University lecturers feel out of their depth as students demand the use of smartphones and tablets in class, new research shows.
Massey University PhD student Kathryn MacCallum said there was a clear difference in attitudes towards technology from teachers and students.
"Students are increasingly demanding mobile learning," she said.
"They are very comfortable using smartphones and tablets and find the flexibility and ability to share resources and collaborate on projects really engaging.
"There is a clear generational shift, with some teachers not comfortable using mobile technology at all, while many others are comfortable using it in their personal lives but not as a teaching tool."
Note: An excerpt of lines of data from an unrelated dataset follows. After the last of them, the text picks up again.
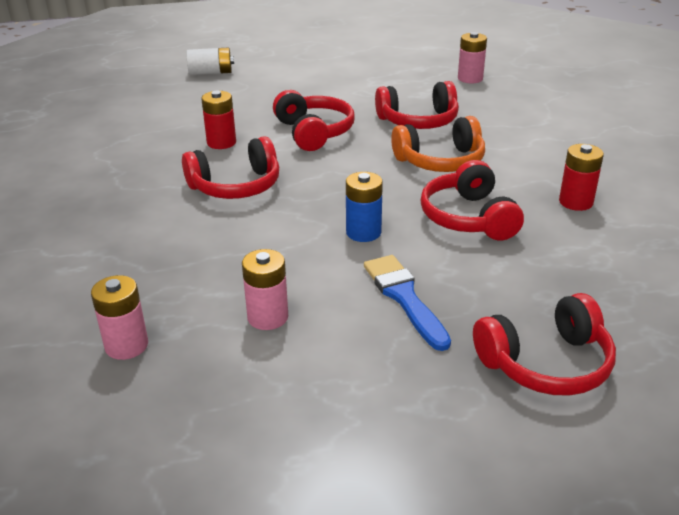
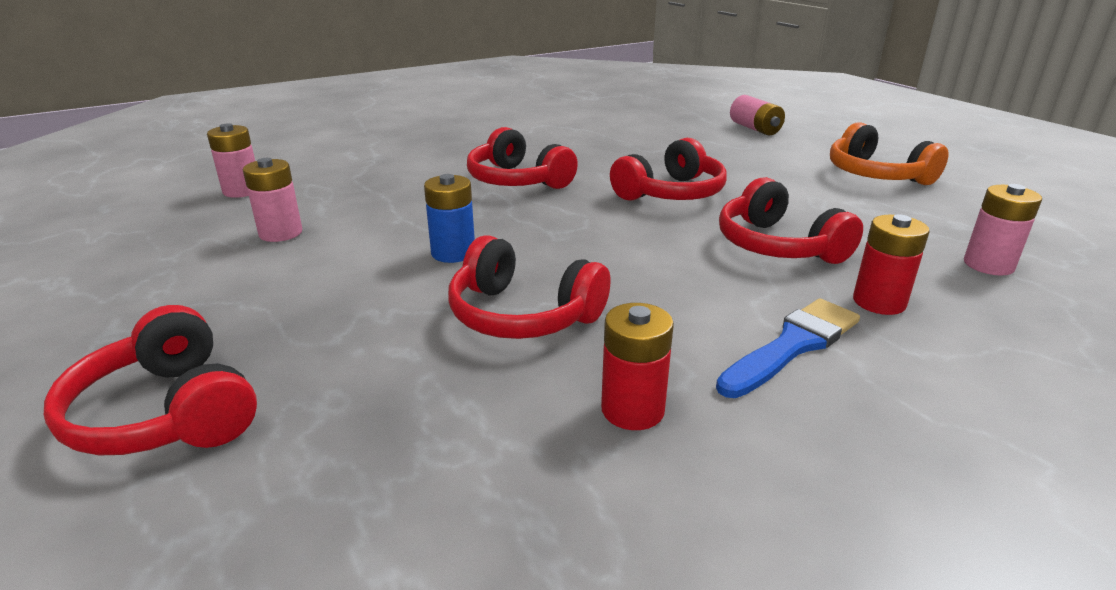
camera: 70 degrees right, 5 degrees down
(211, 73) = (755, 129): white battery -> pink battery
(221, 142) = (602, 160): red battery -> red battery (879, 302)
(404, 298) = (318, 295): blue brush -> blue brush (792, 346)
(440, 161) = (671, 276): orange headphones -> orange headphones (876, 175)
(469, 218) = (523, 315): red headphones -> red headphones turned 120 degrees counterclockwise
Massey University Bachelor of Science student Shane Field said he had been a student for several years and classes that had a lack of technological engagement were much harder to learn in.
"Some classes only use the online tools to put up lecture slides, and really that is not much of a step further than paper."
He said most lecturers used online resources well, but there was no real engagement with smartphones or tablets.
One lecturer who has experimented with mobile learning is Massey economics lecturer Sam Richardson.
He implemented a system where students could ask and answer questions on their cellphones during classes.
He said the system had mixed results.
"The response from students was good, but at times it was hard to implement," he said.
"I had to change the way I did things and it required some special class planning, but it had its moments."
Richardson said lecturers faced two main challenges when it came to mobile technology.
The first was availability of resources as tertiary institutions did not back these sorts of initiatives. His one was a personal endeavour.
The other was a resistance to using mobile technology in class from some students, who believed their mobile device was a social tool and not an educational one.